Stored items:
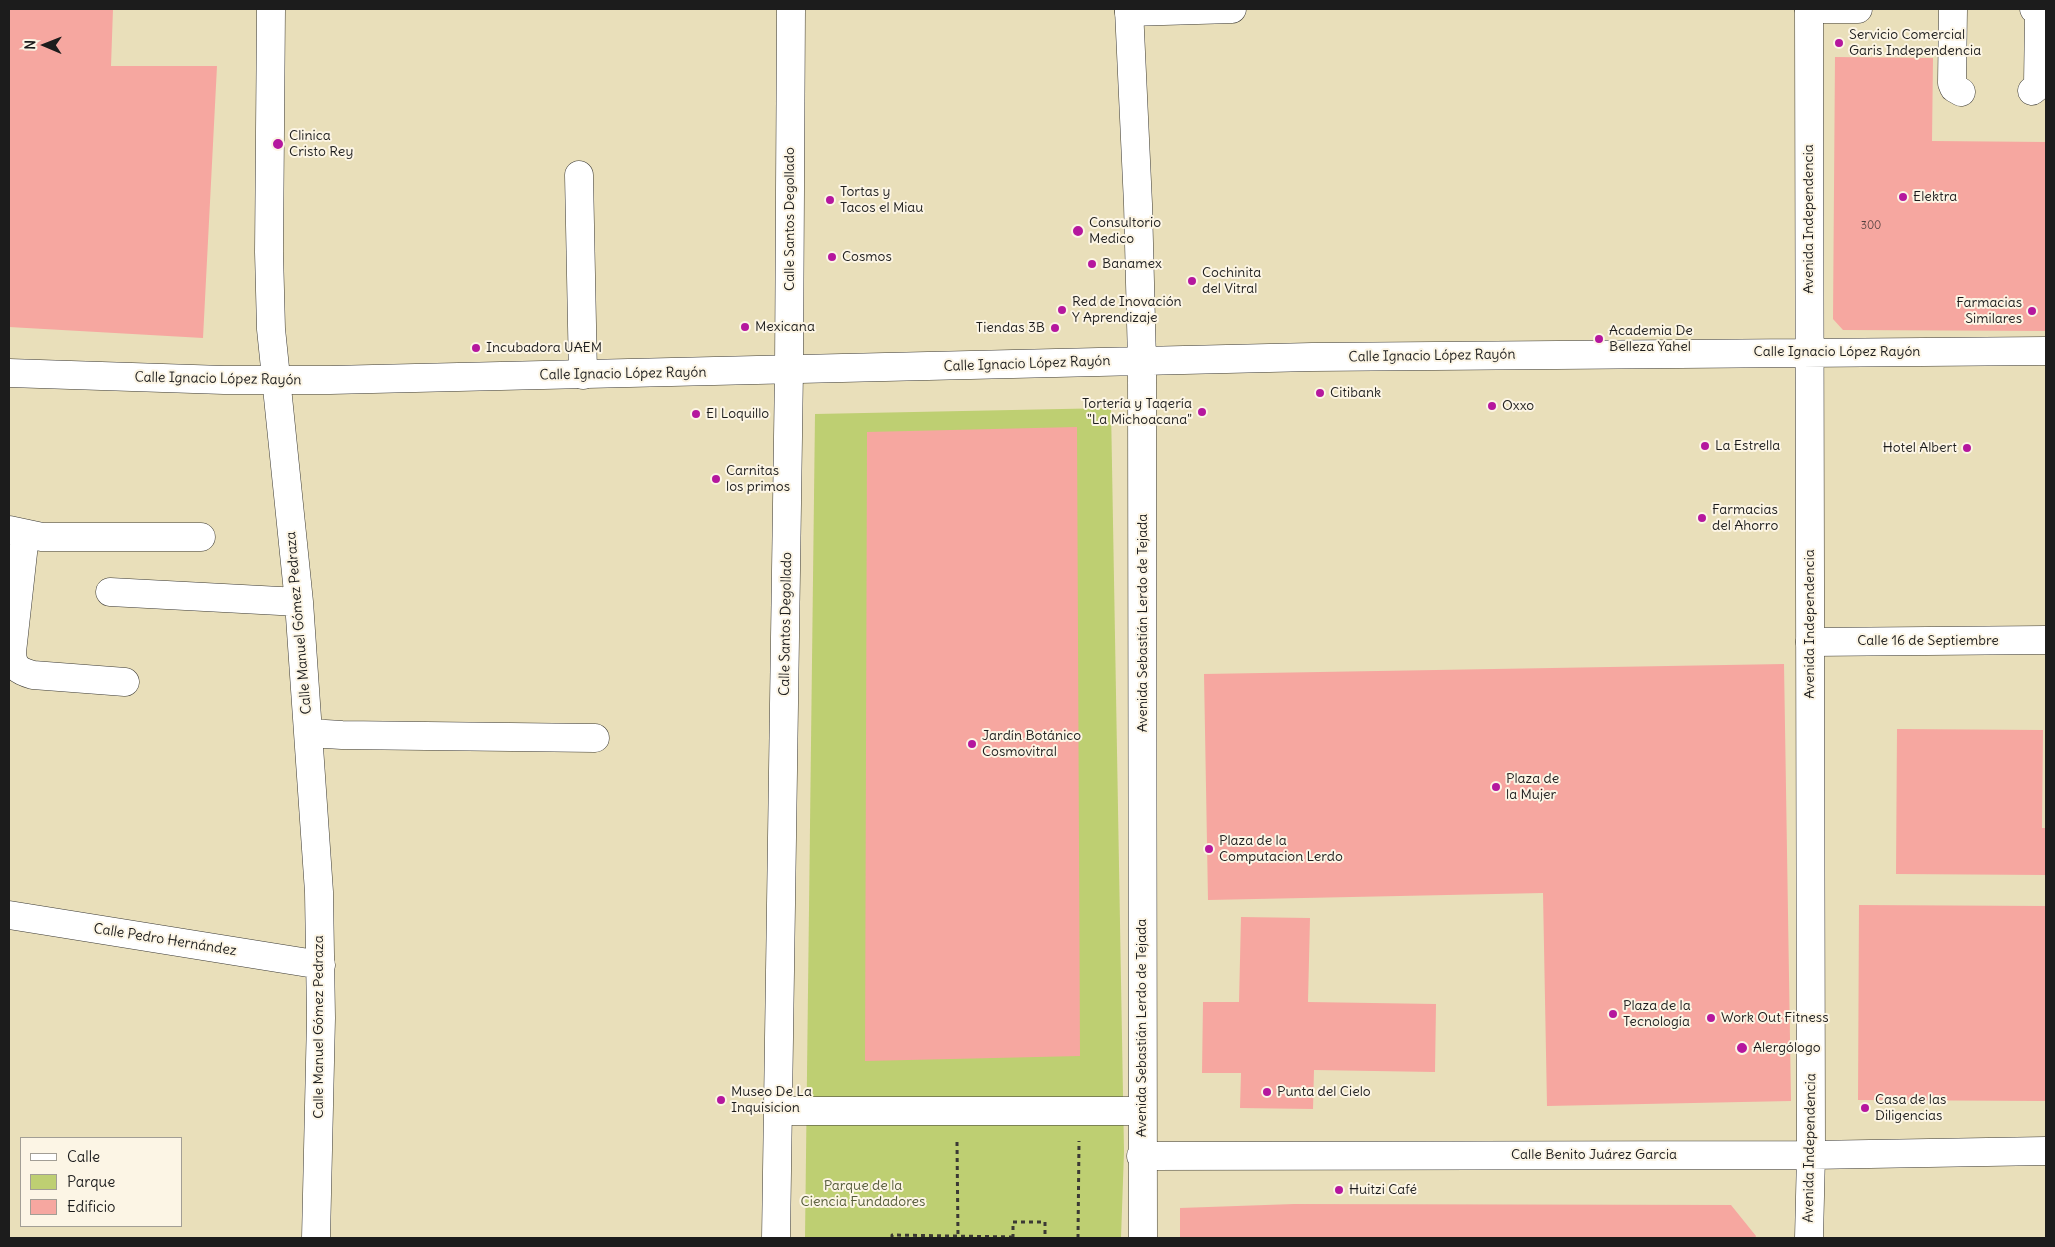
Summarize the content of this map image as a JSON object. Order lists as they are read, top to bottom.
{
  "streets": {
    "main road": [
      "Calle Santos Degollado",
      "Avenida Independencia",
      "Calle Ignacio López Rayón",
      "Calle Manuel Gómez Pedraza",
      "Avenida Sebastián Lerdo de Tejada",
      "Calle 16 de Septiembre",
      "Calle Pedro Hernández",
      "Calle Benito Juárez Garcia"
    ]
  },
  "crossings": [
    ["Calle Santos Degollado", "Calle Ignacio López Rayón"],
    ["Avenida Independencia", "Calle Ignacio López Rayón"],
    ["Avenida Independencia", "Calle 16 de Septiembre"],
    ["Avenida Independencia", "Calle Benito Juárez Garcia"],
    ["Calle Ignacio López Rayón", "Calle Manuel Gómez Pedraza"],
    ["Calle Ignacio López Rayón", "Avenida Sebastián Lerdo de Tejada"],
    ["Calle Manuel Gómez Pedraza", "Calle Pedro Hernández"],
    ["Avenida Sebastián Lerdo de Tejada", "Calle Benito Juárez Garcia"]
  ],
  "parks": ["Parque de la Ciencia Fundadores"],
  "places": [
    "Servicio Comercial Garis Independencia",
    "Clinica Cristo Rey",
    "Elektra",
    "Tortas y Tacos el Miau",
    "Consultorio Medico",
    "Cosmos",
    "Banamex",
    "Cochinita del Vitral",
    "Red de Inovación Y Aprendizaje",
    "Farmacias Similares",
    "Mexicana",
    "Tiendas 3B",
    "Academia De Belleza Yahel",
    "Incubadora UAEM",
    "Citibank",
    "Oxxo",
    "Tortería y Taqería \"La Michoacana\"",
    "El Loquillo",
    "La Estrella",
    "Hotel Albert",
    "Carnitas los primos",
    "Farmacias del Ahorro",
    "Jardín Botánico Cosmovitral",
    "Plaza de la Mujer",
    "Plaza de la Computacion Lerdo",
    "Plaza de la Tecnología",
    "Work Out Fitness",
    "Alergólogo",
    "Punta del Cielo",
    "Museo De La Inquisicion",
    "Casa de las Diligencias",
    "Huitzi Café"
  ],
  "house_numbers": ["300"],
  "legend": ["Calle", "Parque", "Edificio"],
  "north": "left"
}
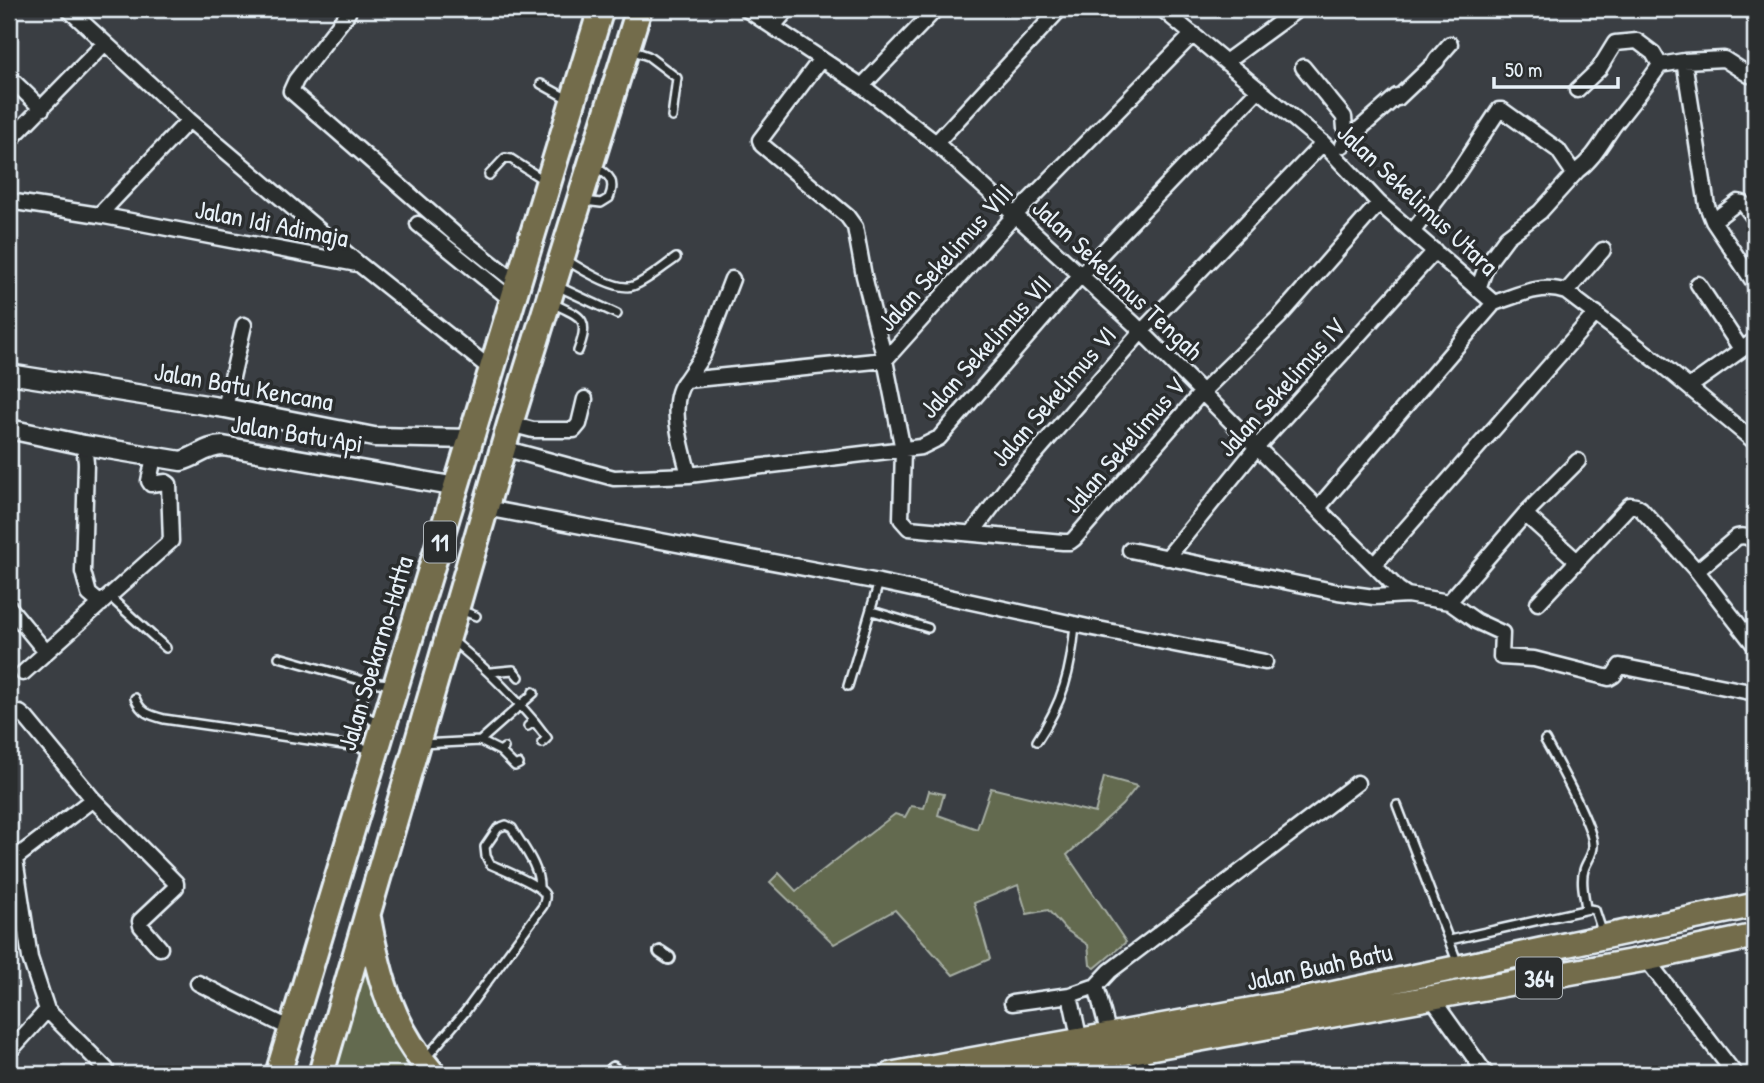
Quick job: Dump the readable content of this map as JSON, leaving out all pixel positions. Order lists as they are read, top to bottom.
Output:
{
  "streets": {
    "highway": ["11", "Jalan Soekarno-Hatta"],
    "main road": ["Jalan Buah Batu", "364"],
    "street": [
      "Jalan Sekelimus Utara",
      "Jalan Idi Adimaja",
      "Jalan Sekelimus VIII",
      "Jalan Sekelimus Tengah",
      "Jalan Sekelimus VII",
      "Jalan Batu Kencana",
      "Jalan Sekelimus IV",
      "Jalan Sekelimus VI",
      "Jalan Batu Api",
      "Jalan Sekelimus V"
    ]
  },
  "crossings": [
    ["Jalan Sekelimus Utara", "Jalan Sekelimus VIII"],
    ["Jalan Sekelimus Utara", "Jalan Sekelimus VII"],
    ["Jalan Sekelimus Utara", "Jalan Sekelimus IV"],
    ["Jalan Sekelimus Utara", "Jalan Sekelimus VI"],
    ["Jalan Sekelimus Utara", "Jalan Sekelimus V"],
    ["Jalan Idi Adimaja", "Jalan Soekarno-Hatta"],
    ["Jalan Sekelimus VIII", "Jalan Sekelimus Tengah"],
    ["Jalan Sekelimus Tengah", "Jalan Sekelimus VII"],
    ["Jalan Sekelimus Tengah", "Jalan Sekelimus IV"],
    ["Jalan Sekelimus Tengah", "Jalan Sekelimus VI"],
    ["Jalan Sekelimus Tengah", "Jalan Sekelimus V"],
    ["Jalan Sekelimus VII", "Jalan Sekelimus V"],
    ["Jalan Sekelimus VII", "11"],
    ["Jalan Batu Kencana", "Jalan Soekarno-Hatta"],
    ["Jalan Sekelimus VI", "Jalan Sekelimus V"],
    ["Jalan Batu Api", "Jalan Soekarno-Hatta"]
  ],
  "scale_bar": "50 m"
}
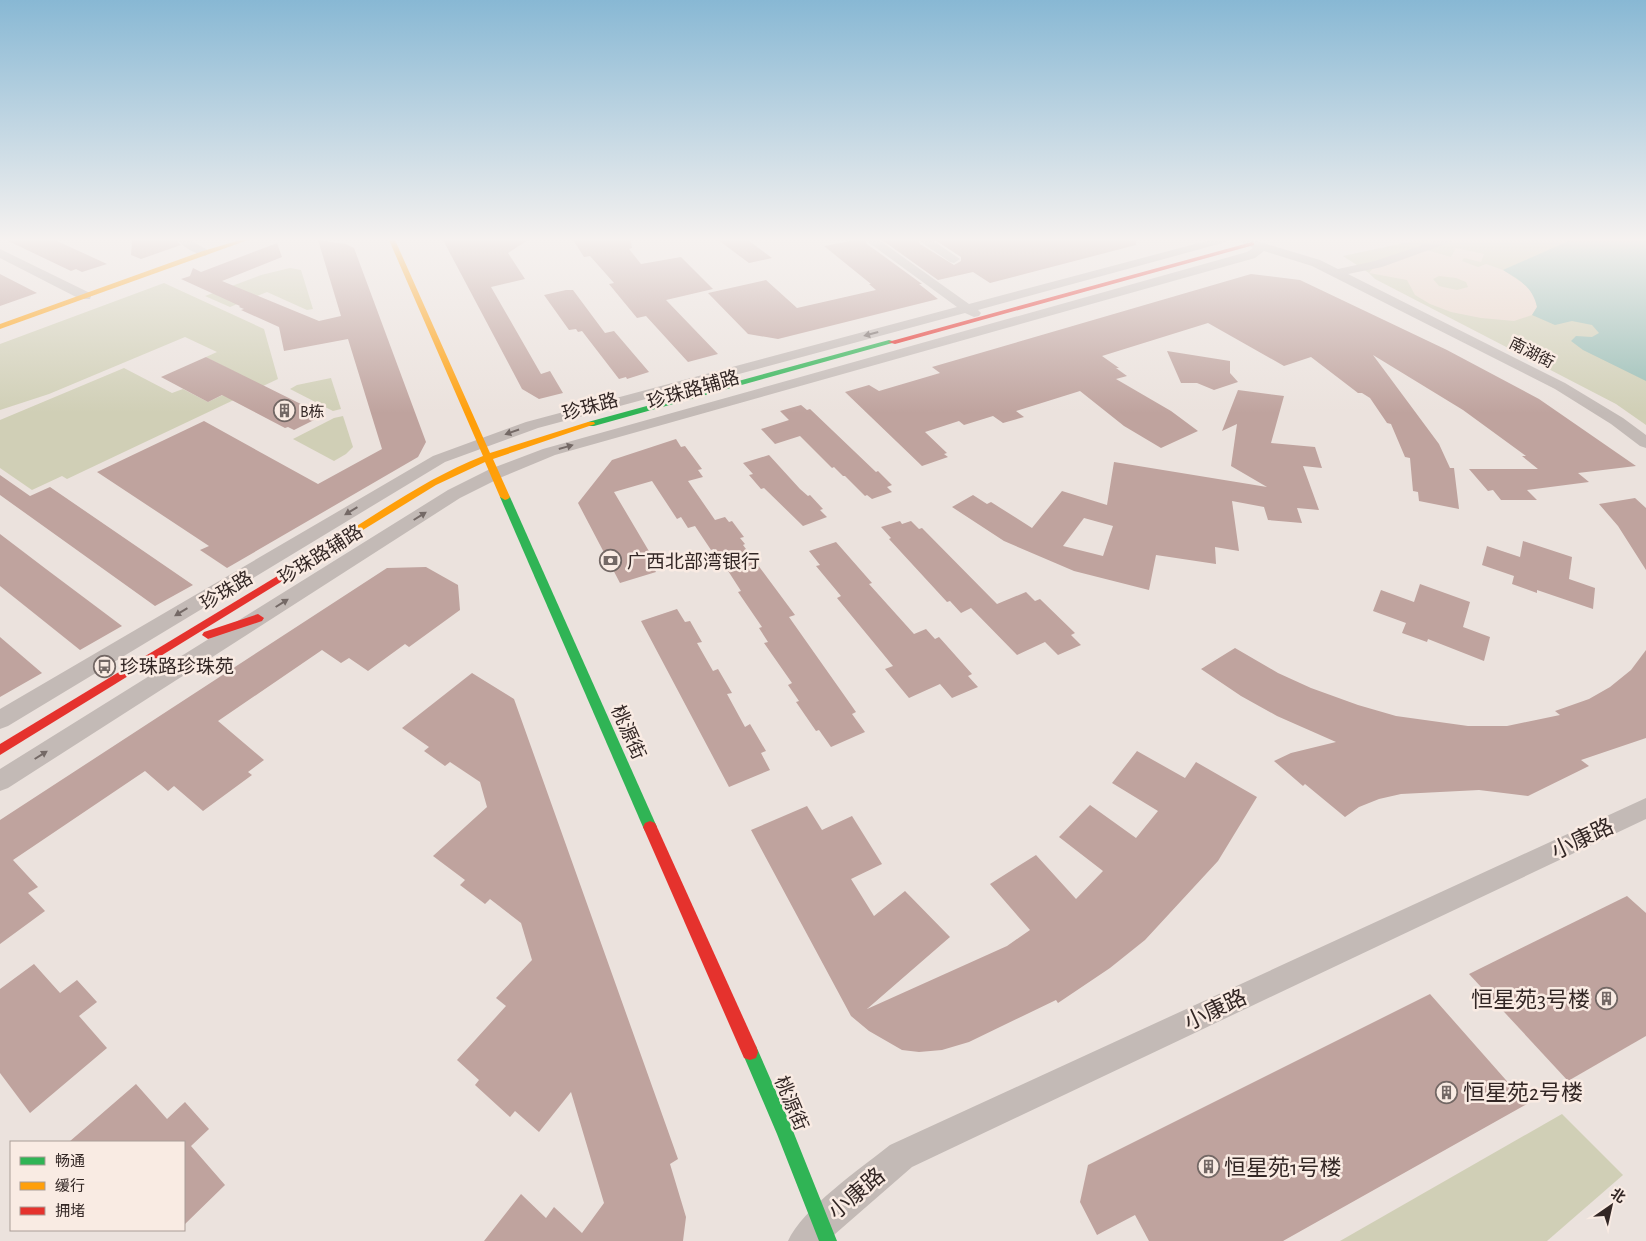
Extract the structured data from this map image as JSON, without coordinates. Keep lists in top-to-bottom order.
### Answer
{
  "streets": {
    "street": [
      "南湖街",
      "珍珠路辅路",
      "珍珠路",
      "桃源街",
      "小康路"
    ]
  },
  "crossings": [
    ["珍珠路辅路", "珍珠路"],
    ["珍珠路辅路", "桃源街"],
    ["珍珠路", "桃源街"],
    ["桃源街", "小康路"]
  ],
  "places": {
    "building": [
      "B栋",
      "恒星苑3号楼",
      "恒星苑2号楼",
      "恒星苑1号楼"
    ],
    "bank": ["广西北部湾银行"],
    "bus stop": ["珍珠路珍珠苑"]
  },
  "legend": ["畅通", "缓行", "拥堵"],
  "north": "top right"
}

Task.
Return the records above exactly as written. Do not include their images.

Task solution.
Summarize the content of this map image as a JSON object. Order lists as they are read, top to bottom.
{
  "streets": {
    "main road": [
      "Calle Santos Degollado",
      "Avenida Independencia",
      "Calle Ignacio López Rayón",
      "Calle Manuel Gómez Pedraza",
      "Avenida Sebastián Lerdo de Tejada",
      "Calle 16 de Septiembre",
      "Calle Pedro Hernández",
      "Calle Benito Juárez Garcia"
    ]
  },
  "crossings": [
    ["Calle Santos Degollado", "Calle Ignacio López Rayón"],
    ["Avenida Independencia", "Calle Ignacio López Rayón"],
    ["Avenida Independencia", "Calle 16 de Septiembre"],
    ["Avenida Independencia", "Calle Benito Juárez Garcia"],
    ["Calle Ignacio López Rayón", "Calle Manuel Gómez Pedraza"],
    ["Calle Ignacio López Rayón", "Avenida Sebastián Lerdo de Tejada"],
    ["Calle Manuel Gómez Pedraza", "Calle Pedro Hernández"],
    ["Avenida Sebastián Lerdo de Tejada", "Calle Benito Juárez Garcia"]
  ],
  "parks": ["Parque de la Ciencia Fundadores"],
  "places": [
    "Servicio Comercial Garis Independencia",
    "Clinica Cristo Rey",
    "Elektra",
    "Tortas y Tacos el Miau",
    "Consultorio Medico",
    "Cosmos",
    "Banamex",
    "Cochinita del Vitral",
    "Red de Inovación Y Aprendizaje",
    "Farmacias Similares",
    "Mexicana",
    "Tiendas 3B",
    "Academia De Belleza Yahel",
    "Incubadora UAEM",
    "Citibank",
    "Oxxo",
    "Tortería y Taqería \"La Michoacana\"",
    "El Loquillo",
    "La Estrella",
    "Hotel Albert",
    "Carnitas los primos",
    "Farmacias del Ahorro",
    "Jardín Botánico Cosmovitral",
    "Plaza de la Mujer",
    "Plaza de la Computacion Lerdo",
    "Plaza de la Tecnología",
    "Work Out Fitness",
    "Alergólogo",
    "Punta del Cielo",
    "Museo De La Inquisicion",
    "Casa de las Diligencias",
    "Huitzi Café"
  ],
  "house_numbers": ["300"],
  "legend": ["Calle", "Parque", "Edificio"],
  "north": "left"
}
Quick job: Dump the readable content of this map as JSON, leaving out all pixel positions. Order lists as they are read, top to bottom.
Output:
{
  "streets": {
    "highway": ["11", "Jalan Soekarno-Hatta"],
    "main road": ["Jalan Buah Batu", "364"],
    "street": [
      "Jalan Sekelimus Utara",
      "Jalan Idi Adimaja",
      "Jalan Sekelimus VIII",
      "Jalan Sekelimus Tengah",
      "Jalan Sekelimus VII",
      "Jalan Batu Kencana",
      "Jalan Sekelimus IV",
      "Jalan Sekelimus VI",
      "Jalan Batu Api",
      "Jalan Sekelimus V"
    ]
  },
  "crossings": [
    ["Jalan Sekelimus Utara", "Jalan Sekelimus VIII"],
    ["Jalan Sekelimus Utara", "Jalan Sekelimus VII"],
    ["Jalan Sekelimus Utara", "Jalan Sekelimus IV"],
    ["Jalan Sekelimus Utara", "Jalan Sekelimus VI"],
    ["Jalan Sekelimus Utara", "Jalan Sekelimus V"],
    ["Jalan Idi Adimaja", "Jalan Soekarno-Hatta"],
    ["Jalan Sekelimus VIII", "Jalan Sekelimus Tengah"],
    ["Jalan Sekelimus Tengah", "Jalan Sekelimus VII"],
    ["Jalan Sekelimus Tengah", "Jalan Sekelimus IV"],
    ["Jalan Sekelimus Tengah", "Jalan Sekelimus VI"],
    ["Jalan Sekelimus Tengah", "Jalan Sekelimus V"],
    ["Jalan Sekelimus VII", "Jalan Sekelimus V"],
    ["Jalan Sekelimus VII", "11"],
    ["Jalan Batu Kencana", "Jalan Soekarno-Hatta"],
    ["Jalan Sekelimus VI", "Jalan Sekelimus V"],
    ["Jalan Batu Api", "Jalan Soekarno-Hatta"]
  ],
  "scale_bar": "50 m"
}
Extract the structured data from this map image as JSON, without coordinates. Keep lists in top-to-bottom order.
### Answer
{
  "streets": {
    "street": [
      "南湖街",
      "珍珠路辅路",
      "珍珠路",
      "桃源街",
      "小康路"
    ]
  },
  "crossings": [
    ["珍珠路辅路", "珍珠路"],
    ["珍珠路辅路", "桃源街"],
    ["珍珠路", "桃源街"],
    ["桃源街", "小康路"]
  ],
  "places": {
    "building": [
      "B栋",
      "恒星苑3号楼",
      "恒星苑2号楼",
      "恒星苑1号楼"
    ],
    "bank": ["广西北部湾银行"],
    "bus stop": ["珍珠路珍珠苑"]
  },
  "legend": ["畅通", "缓行", "拥堵"],
  "north": "top right"
}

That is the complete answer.